Excerpt to read
§

First, you define "the set of all terms in the elements of the set $X$ under the formal group operations $\mu$, $i$, $e$" to mean a set which is given with functions symb${}_T\colon X\to T$, $\mu_T\colon T^2\to T$, $i_T\colon T\to T$, and $e_T\colon T^0\to T$, such that each of these maps is one-to-one, their images are disjoint, and $T$ is the union of the images, and $T$ is generated by symb${}_T(X)$ under the operations $\mu_T$, $i_T$, and $e_T$. Such a set exists (it can be constructed inductively with enough care; given in Chapter 1 of the same notes). Then one defines an apropriate equivalence relation $\sim$ on $T$; the set $T/\sim$ gives the underlying set of the free group, and one defines the operations in the free group via representatives in the natural way. Bergman labels this "the logician's approach" (section 2.2).

§

Excerpted data
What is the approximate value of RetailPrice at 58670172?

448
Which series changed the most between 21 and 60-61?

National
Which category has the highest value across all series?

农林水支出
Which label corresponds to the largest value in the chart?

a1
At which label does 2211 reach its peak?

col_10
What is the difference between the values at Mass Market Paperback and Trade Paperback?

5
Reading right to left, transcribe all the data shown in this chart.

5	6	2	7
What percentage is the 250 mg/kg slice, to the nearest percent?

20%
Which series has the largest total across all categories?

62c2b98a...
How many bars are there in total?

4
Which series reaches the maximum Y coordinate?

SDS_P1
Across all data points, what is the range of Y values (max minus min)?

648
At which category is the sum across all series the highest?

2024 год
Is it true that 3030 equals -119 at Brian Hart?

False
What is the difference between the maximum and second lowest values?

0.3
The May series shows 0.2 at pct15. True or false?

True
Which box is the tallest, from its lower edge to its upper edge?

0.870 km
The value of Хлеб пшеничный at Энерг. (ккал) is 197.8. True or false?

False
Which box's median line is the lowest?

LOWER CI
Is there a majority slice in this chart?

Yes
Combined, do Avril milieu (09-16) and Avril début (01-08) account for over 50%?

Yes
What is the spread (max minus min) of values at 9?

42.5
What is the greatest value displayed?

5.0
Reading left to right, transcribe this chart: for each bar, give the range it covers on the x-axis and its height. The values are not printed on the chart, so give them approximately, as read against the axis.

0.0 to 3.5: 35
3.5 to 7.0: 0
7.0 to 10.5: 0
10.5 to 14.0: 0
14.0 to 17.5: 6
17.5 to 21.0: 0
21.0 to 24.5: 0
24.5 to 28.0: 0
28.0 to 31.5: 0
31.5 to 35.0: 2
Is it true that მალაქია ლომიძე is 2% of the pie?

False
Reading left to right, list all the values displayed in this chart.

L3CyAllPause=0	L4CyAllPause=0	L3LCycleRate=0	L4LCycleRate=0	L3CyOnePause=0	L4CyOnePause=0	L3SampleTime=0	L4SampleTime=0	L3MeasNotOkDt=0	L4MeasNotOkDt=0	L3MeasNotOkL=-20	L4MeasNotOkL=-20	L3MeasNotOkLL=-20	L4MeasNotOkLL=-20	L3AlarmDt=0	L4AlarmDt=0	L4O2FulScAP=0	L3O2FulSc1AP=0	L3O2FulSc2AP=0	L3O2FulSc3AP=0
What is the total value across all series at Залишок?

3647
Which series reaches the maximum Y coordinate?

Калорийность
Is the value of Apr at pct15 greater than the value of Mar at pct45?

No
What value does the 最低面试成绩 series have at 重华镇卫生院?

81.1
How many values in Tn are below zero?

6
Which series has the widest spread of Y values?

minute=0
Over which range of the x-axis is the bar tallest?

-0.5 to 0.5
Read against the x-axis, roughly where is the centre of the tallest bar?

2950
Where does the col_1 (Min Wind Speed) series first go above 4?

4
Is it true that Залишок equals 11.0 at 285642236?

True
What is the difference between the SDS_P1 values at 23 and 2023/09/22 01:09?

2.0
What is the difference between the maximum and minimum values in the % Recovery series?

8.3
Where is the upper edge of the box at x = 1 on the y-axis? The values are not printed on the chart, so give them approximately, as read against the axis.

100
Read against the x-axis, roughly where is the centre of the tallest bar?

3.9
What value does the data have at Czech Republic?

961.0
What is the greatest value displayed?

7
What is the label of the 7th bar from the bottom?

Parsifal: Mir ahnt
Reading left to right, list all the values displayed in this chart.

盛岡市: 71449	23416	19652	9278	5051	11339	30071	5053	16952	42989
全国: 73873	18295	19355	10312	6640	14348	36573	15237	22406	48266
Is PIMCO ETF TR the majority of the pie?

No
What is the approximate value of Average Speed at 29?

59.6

§

What the task asks
Extend the passage on constructing a free group from formal terms, picking up right after its final sentence.

Response to this exercise
An alternative construction ("the classical construction", section 2.4) gives "free groups as groups of words". Again, you start with a set $X$, and let $T$ be the set of all group-theoretic terms of $X$; identify $X$ with its image under symb, and one defines a subset $T_{red}$ of "reduced terms" (defining what this means appropriately) and then defining operations $\otimes$, ${}^{(-)}$, and $e_T$ on this set to make it into a group. Proving it is a group can be done either in the straightforward but tedious way, or by using "van der Waerden's trick" (embed the set $T_{red}$ into a group of permutations, and check that the operations you defined correspond to the operations in the image, so that "group"-ness gets inherited).

To get the free product, you let $X$ be the disjoint union of the underlying sets of $G$ and $H$, and either adds to the equivalence relation (in the "logician's approach"), or restricts the definition of "reduced words" (in the "classical approach"), in essentially the way you did.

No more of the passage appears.